As recentes inundações no Brasil causaram mortes e destruição generalizadas e podem se tornar o desastre mais caro já registrado no país. As chuvas torrenciais de vários dias que causaram os dilúvios foram duas vezes mais prováveis devido à energia térmica extra adicionada à atmosfera pela atividade humana, disseram cientistas esta semana.
Em todos os oceanos do mundo, os recifes de coral estão a sofrer o branqueamento mais generalizado alguma vez observado, em grande parte devido ao quão quente a água tem sido. A Administração Nacional Oceânica e Atmosférica espera que a temporada de furacões no Atlântico deste ano seja excepcionalmente tempestuosa, com 17 a 25 ciclones tropicais nomeados. As temperaturas recordes dos oceanos, que fornecem o combustível termodinâmico para a formação e intensificação das tempestades, são um factor importante.
À medida que o aquecimento global continua, “esta série de meses mais quentes será lembrada como comparativamente fria”, disse Carlo Buontempo, diretor do Copernicus. Ao reduzir rapidamente as emissões de gases com efeito de estufa, a Terra poderá ser capaz de arrefecer até às temperaturas actuais até ao final do século, disse ele.
Há pelo menos uma razão para acreditar que algum alívio temporário está a caminho. O El Niño, o fenómeno climático natural, está a desaparecer. Durante eventos periódicos do El Niño, enormes quantidades de calor são redistribuídas no Oceano Pacífico, levando a mudanças nos padrões climáticos globais que normalmente fazem com que o planeta como um todo fique mais quente. Isto contribuiu, pelo menos em parte, para as temperaturas recordes de 2023.
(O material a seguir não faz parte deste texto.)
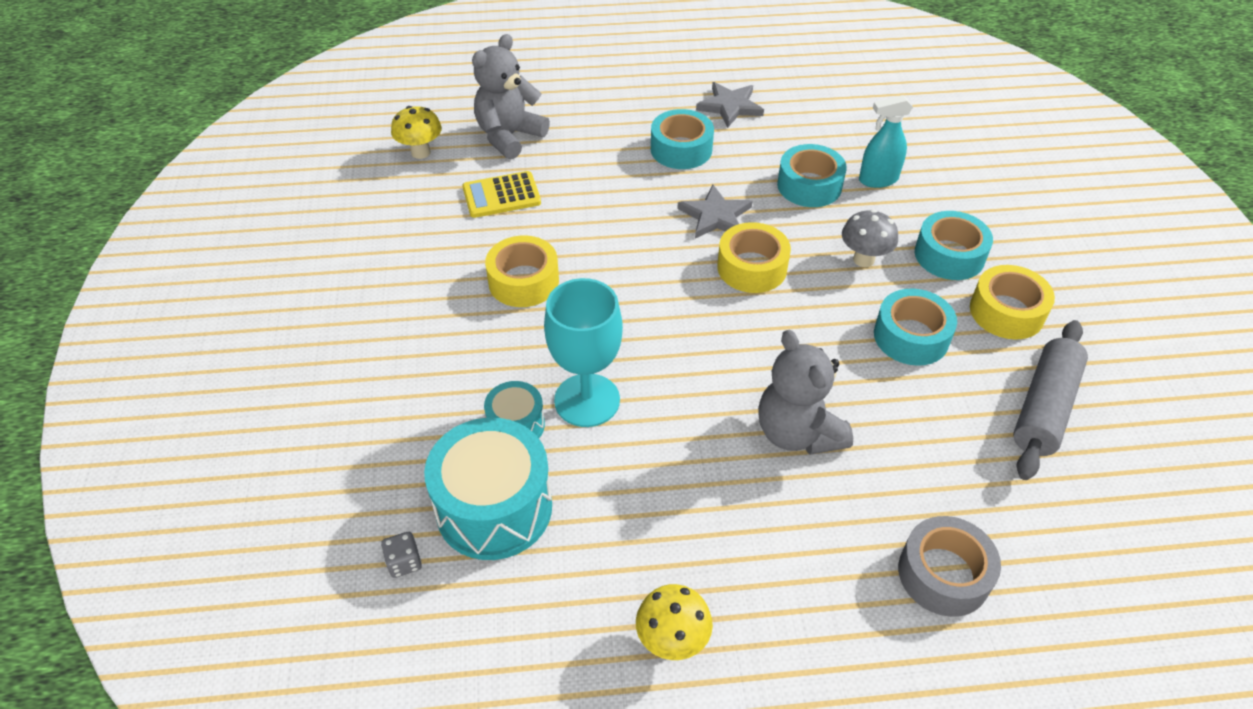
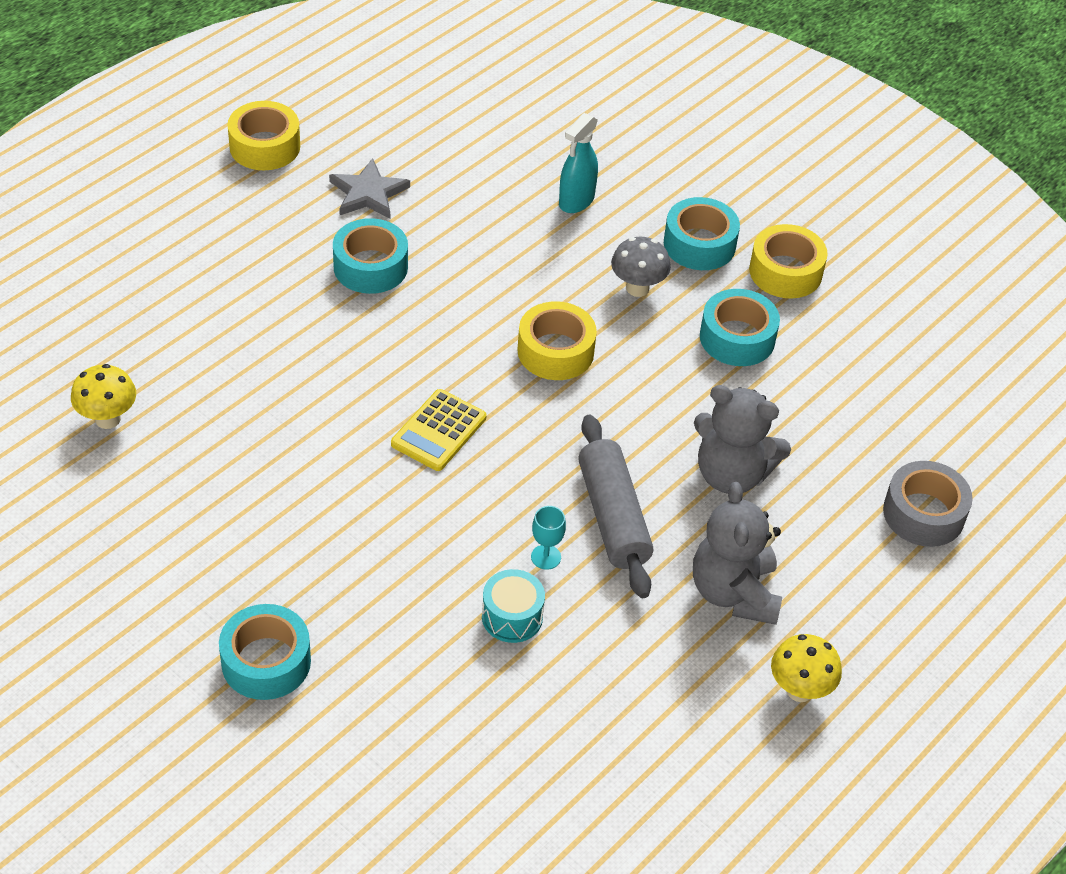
camera: 45 degrees left, 0 degrees up
grey dice [381,532,422,578] -> none
turquoise drum [424,418,552,560] -> none
yellow calculator [462,171,541,218] -> yellow calculator moved to [391,389,487,471]
grey teddy bear [472,34,550,159] -> grey teddy bear moved to [693,482,782,625]
yellow tape [485,235,559,307] -> yellow tape moved to [227,101,300,170]
turquoise goblet [544,278,623,427] -> turquoise goblet [531,506,566,570], size x0.43
grey star [677,185,752,239] -> none
turquoise tape [777,144,847,207] -> turquoise tape moved to [219,604,311,700]
grey rolling pin [1013,320,1088,480] -> grey rolling pin moved to [578,415,653,598]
Outros contribuidores podem permanecer por mais tempo. Num estudo publicado na semana passada, uma equipa de cientistas liderada por Tianle Yuan, geofísico da Universidade de Maryland, no condado de Baltimore, estimou que o planeta poderia estar a sofrer um aquecimento adicional neste momento por uma razão contra-intuitiva: regulamentações recentes que reduziram a poluição do ar proveniente de navios.
A queima de óleo combustível libera dióxido de carbono, que aquece o planeta, mas também libera compostos de enxofre que podem ter um efeito oposto modesto. Uma vez na atmosfera, esses compostos se transformam em partículas que ajudam a resfriar o globo, seja refletindo a luz solar de volta ao espaço ou estimulando a formação de mais nuvens.
Estes poluentes ainda prejudicam a saúde humana e os ecossistemas, razão pela qual a Organização Marítima Internacional estabeleceu novos limites para as emissões de enxofre dos navios a partir de 2020. Mas, ao fazê-lo, a agência pode inadvertidamente ter ajudado a tornar a Terra um pouco mais quente hoje do que seria de outra forma. tem sido, estimaram o Dr. Yuan e seus colegas.
Para os cientistas, o principal factor do aquecimento permanece claro: os níveis atmosféricos de dióxido de carbono, metano e óxido nitroso, os três mais importantes gases que retêm o calor provocados pelo homem, continuaram a subir constantemente. Às actuais taxas de emissões, poderão demorar apenas mais cinco anos até que os humanos alterem a química da atmosfera de forma tão significativa que se torne praticamente impossível impedir que o aquecimento ultrapasse os 1,5 graus Celsius, estimaram os cientistas.